Excerpt provided -
In my search through the research I found this sort of thing instead:

"The results indicated that standardized tests were not biased, but teachers’ lack of information about gifted along with the parents’ lack of awareness were major factors in the giftedness identification process."

If you prefer the blended classroom, you can put your child in it. No one is compelled to participate in Spectrum. If you want the rigor in an inclusive setting you can choose to participate in an ALO. That's your choice. But Spectrum and APP have to be there for the students who will not be well served without it.
Anonymous said…
Differentiation sure sounds nice. The problem is that some of us with Spectrum/APP kids have seen so little support for their needs in general ed classes that we just don't trust the district to all of a sudden provide a whole bunch of support for differentiation. Helen's point about coasting is well-taken - it's what happened to me when I was in grade school.

Several things in Beth's reply jump out at me .

"where children are...offered more interesting and challenging instruction"

That hasn't been my observation. More challenging, certainly. And therefore more interesting to them, because it's at their level. But not more interesting in any other sense.

"If the style and standard of teaching in Spectrum classrooms is wonderful, why should all students benefit from it?"

Again, that hasn't been my observation. Certain teachers clicked with my kids, certain ones didn't. All wonderful? Not by a mile. Higher standard? Nope. The only difference is that the material was at my kids' level.

I guess what bugs me most is that I read an implicit assumption that Spectrum kids are somehow getting more than other kids. Again, not true in my experience. That's one of the most common false assumptions about the whole highly capable program, and I've seen it repeatedly in all corners of this district. I don't want my kids getting any more from the district than anyone elses. The real elite are in private schools, anyhow.

Your assignment - Can you set down a passage from the Spectrum discussion word for word, beginning at the words "If you prefer" and stopping after "in grade school."?

(Body or hand keypoint data)
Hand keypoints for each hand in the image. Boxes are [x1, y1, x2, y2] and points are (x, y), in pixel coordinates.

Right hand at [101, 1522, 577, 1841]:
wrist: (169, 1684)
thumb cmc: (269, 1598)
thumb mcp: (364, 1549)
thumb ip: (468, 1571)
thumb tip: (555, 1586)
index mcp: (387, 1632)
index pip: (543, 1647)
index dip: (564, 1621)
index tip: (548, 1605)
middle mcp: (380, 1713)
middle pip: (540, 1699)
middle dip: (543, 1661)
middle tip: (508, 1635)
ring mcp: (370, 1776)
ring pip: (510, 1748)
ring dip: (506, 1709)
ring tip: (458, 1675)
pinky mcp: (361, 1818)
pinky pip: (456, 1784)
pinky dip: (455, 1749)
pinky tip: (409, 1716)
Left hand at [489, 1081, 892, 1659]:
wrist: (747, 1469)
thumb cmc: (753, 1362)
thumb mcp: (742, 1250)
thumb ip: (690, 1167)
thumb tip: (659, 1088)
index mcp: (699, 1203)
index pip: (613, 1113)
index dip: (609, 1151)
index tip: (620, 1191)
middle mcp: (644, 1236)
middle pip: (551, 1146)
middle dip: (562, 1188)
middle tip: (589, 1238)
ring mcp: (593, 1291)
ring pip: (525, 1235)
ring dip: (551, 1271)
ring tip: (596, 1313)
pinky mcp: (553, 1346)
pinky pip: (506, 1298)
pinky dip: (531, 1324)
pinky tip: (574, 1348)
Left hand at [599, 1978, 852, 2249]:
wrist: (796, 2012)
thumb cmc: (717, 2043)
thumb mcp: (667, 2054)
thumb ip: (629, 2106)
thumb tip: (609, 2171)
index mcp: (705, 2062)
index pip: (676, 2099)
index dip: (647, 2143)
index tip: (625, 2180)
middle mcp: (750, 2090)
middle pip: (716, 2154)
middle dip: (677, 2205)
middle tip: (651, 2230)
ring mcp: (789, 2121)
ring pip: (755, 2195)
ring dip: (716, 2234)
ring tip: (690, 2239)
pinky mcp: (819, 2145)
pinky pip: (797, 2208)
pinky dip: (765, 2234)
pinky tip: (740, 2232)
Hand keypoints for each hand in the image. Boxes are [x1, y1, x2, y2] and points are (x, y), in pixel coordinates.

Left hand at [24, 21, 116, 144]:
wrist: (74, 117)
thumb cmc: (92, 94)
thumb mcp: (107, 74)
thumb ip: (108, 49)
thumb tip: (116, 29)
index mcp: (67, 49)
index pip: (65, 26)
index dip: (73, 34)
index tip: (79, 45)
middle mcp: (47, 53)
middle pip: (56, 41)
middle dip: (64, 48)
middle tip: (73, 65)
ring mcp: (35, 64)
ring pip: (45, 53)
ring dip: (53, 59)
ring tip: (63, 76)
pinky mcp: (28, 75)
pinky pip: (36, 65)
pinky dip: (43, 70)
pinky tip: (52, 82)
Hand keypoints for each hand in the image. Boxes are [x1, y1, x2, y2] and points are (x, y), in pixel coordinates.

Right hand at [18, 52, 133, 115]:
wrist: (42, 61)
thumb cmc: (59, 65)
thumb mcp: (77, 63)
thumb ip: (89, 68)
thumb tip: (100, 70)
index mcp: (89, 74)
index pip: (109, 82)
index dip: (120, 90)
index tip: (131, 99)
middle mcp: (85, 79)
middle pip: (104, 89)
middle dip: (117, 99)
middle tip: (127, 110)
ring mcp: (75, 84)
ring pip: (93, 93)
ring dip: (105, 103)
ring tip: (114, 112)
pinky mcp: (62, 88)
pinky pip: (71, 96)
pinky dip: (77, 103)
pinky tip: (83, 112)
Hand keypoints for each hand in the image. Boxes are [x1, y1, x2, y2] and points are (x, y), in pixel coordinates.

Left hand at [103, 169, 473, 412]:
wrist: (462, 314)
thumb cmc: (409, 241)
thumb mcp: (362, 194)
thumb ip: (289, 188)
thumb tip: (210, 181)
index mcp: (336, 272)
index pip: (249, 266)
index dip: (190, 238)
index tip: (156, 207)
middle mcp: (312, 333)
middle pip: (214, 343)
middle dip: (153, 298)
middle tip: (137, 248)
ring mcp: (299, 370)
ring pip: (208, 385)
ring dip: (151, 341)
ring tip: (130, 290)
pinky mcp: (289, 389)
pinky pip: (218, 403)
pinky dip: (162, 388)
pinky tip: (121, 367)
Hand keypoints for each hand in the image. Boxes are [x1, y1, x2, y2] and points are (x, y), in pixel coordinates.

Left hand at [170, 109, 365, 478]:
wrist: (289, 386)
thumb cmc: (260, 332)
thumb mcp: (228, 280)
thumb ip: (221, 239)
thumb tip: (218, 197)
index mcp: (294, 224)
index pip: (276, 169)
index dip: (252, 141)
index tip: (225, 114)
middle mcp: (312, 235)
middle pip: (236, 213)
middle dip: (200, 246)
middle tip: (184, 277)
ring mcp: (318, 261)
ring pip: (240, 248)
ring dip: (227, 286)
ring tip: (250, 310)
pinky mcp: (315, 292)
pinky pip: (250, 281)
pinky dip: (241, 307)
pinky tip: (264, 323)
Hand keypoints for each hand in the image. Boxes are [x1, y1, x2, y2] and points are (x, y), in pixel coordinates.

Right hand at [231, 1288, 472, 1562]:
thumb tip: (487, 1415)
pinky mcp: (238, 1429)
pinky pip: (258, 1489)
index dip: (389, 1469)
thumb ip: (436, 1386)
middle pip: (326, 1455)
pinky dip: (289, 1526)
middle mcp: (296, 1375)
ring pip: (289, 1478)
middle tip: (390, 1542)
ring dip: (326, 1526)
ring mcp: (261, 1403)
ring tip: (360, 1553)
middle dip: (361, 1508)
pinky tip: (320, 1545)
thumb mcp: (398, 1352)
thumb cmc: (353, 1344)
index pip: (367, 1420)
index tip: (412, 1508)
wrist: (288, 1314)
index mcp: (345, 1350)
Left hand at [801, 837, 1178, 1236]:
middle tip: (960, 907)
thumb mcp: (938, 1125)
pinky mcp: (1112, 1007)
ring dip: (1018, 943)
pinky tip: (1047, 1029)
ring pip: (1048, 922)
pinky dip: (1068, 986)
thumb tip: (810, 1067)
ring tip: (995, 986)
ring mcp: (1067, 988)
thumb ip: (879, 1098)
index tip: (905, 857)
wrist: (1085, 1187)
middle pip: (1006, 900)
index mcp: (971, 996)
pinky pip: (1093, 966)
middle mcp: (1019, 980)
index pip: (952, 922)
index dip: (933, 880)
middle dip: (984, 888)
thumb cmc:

Solution to the problem -
If you prefer the blended classroom, you can put your child in it. No one is compelled to participate in Spectrum. If you want the rigor in an inclusive setting you can choose to participate in an ALO. That's your choice. But Spectrum and APP have to be there for the students who will not be well served without it.
Anonymous said…
Differentiation sure sounds nice. The problem is that some of us with Spectrum/APP kids have seen so little support for their needs in general ed classes that we just don't trust the district to all of a sudden provide a whole bunch of support for differentiation. Helen's point about coasting is well-taken - it's what happened to me when I was in grade school.